Я не помню, как мы расселись в большой квадратной комнате, что при этом говорилось, кто как себя вел. Я помню только ощущение от квартиры, от дома. Понятно, мне было слишком мало лет, я не улавливал детали и нюансы, но в тот момент я переживал одну из самых больших неприятностей в своей жизни, в тот момент рушилась моя семья, а потому я был чувствителен к воздуху, к тем волнам, которые неизбежно касались меня. И должен сказать, что в этом доме было то, чего никогда не могло бы быть в нашей с матерью квартире. Здесь, несмотря на измену, присутствовала прочность. Здесь был уклад, ненарушаемый порядок, традиции и законы. Я почувствовал, что именно здесь был дом отца. У нас с матерью этого не было, как не может быть этого всего в доме, в котором есть вечное ожидание, вечное «завтра», вечное «когда-нибудь». Тогда я это не мог внятно сформулировать, но смог это почувствовать.

Еще я обратил внимание на обстановку. Здесь всему было много лет – креслам, картинам, книгам, облепившим стену. Здесь было немного сумрачно, немного пыльно, но ощущения беспорядка или грязи не было. В нашем доме, где все было светлое, легкое, новое, малейшее пятнышко или не положенный на свое место предмет создавали ощущение хаоса.

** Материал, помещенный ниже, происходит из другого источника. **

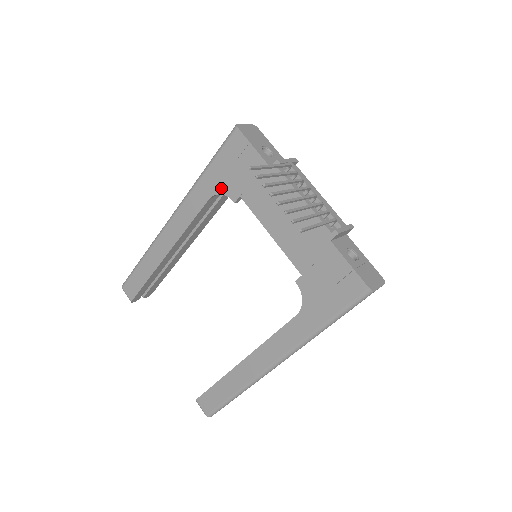
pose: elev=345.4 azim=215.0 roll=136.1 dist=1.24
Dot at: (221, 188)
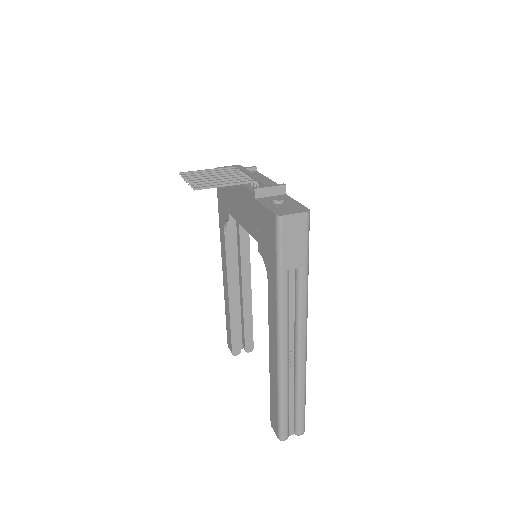
Dot at: (224, 217)
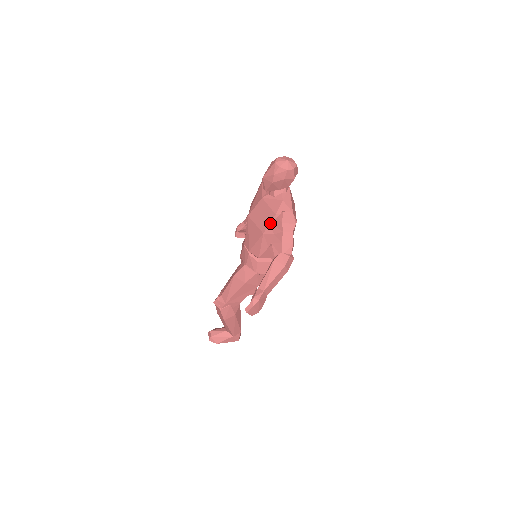
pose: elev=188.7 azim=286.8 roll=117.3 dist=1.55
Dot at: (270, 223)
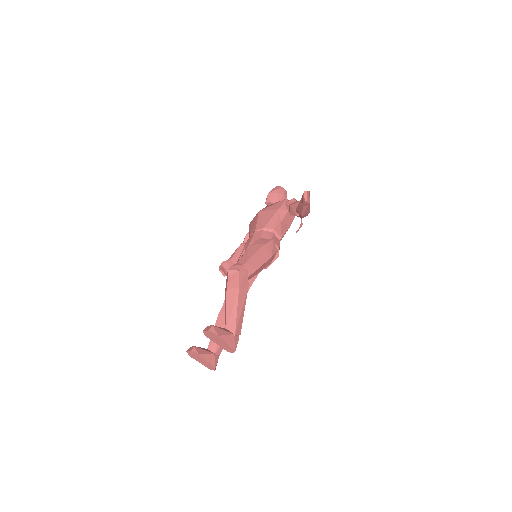
Dot at: (283, 203)
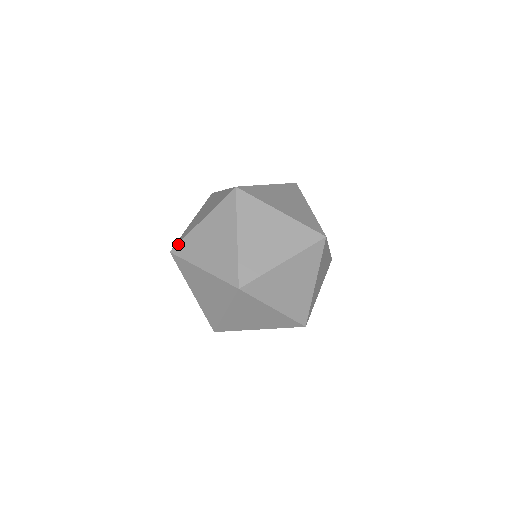
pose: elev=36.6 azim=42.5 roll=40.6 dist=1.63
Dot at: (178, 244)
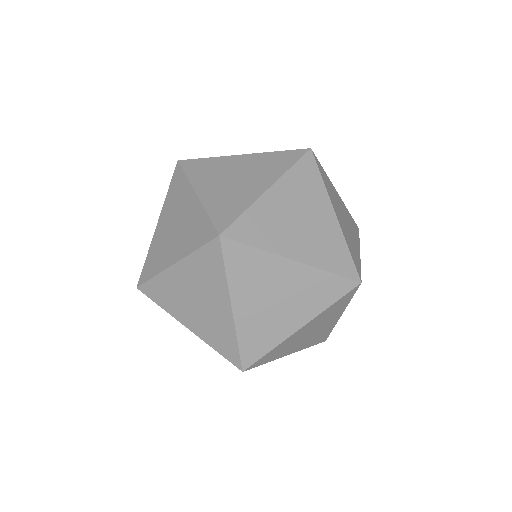
Dot at: (146, 283)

Я помню, что пил чай. Взрослые о чем-то говорили – я не прислушивался, а тихонько изучал женщину, с которой мне предстояло жить под одной крышей. Ту, которая могла быть смертельно обижена на моего отца, могла ненавидеть мою мать и вряд ли питала теплые чувства ко мне, как к символу этой незаконной, вероломной любви. Я боялся ее, злился на себя, поймав на желании понравиться ей, не любил сейчас отца – он казался мне обманщиком, и я совсем не понимал мать, стыдясь ее яркой, невероятной красоты. Мне казалось, что она специально грозится уехать, чтобы напугать отца, чтобы подтолкнуть его к выбору, к уходу из семьи.

– Саша, ты успеешь собраться за неделю?

Вопрос прозвучал внезапно, и я, оглушенный своими мыслями и переживаниями, не понял, что надо отвечать.

– Саша, тебе же надо вещи собрать, книги… Я просто хочу перед твоим приездом сделать ремонт в комнате, которая теперь будет твоей. – Татьяна Николаевна обращалась ко мне, совершенно не замечая родителей. – Если хочешь, пойдем посмотрим ее сейчас?

Она уже встала, как бы приглашая последовать ее примеру, и мне ничего не оставалось делать. За столом, на котором гостеприимно были расставлены чашки с блюдцами, тарелка с блинами, варенье и конфеты, остались растерянные мать и отец.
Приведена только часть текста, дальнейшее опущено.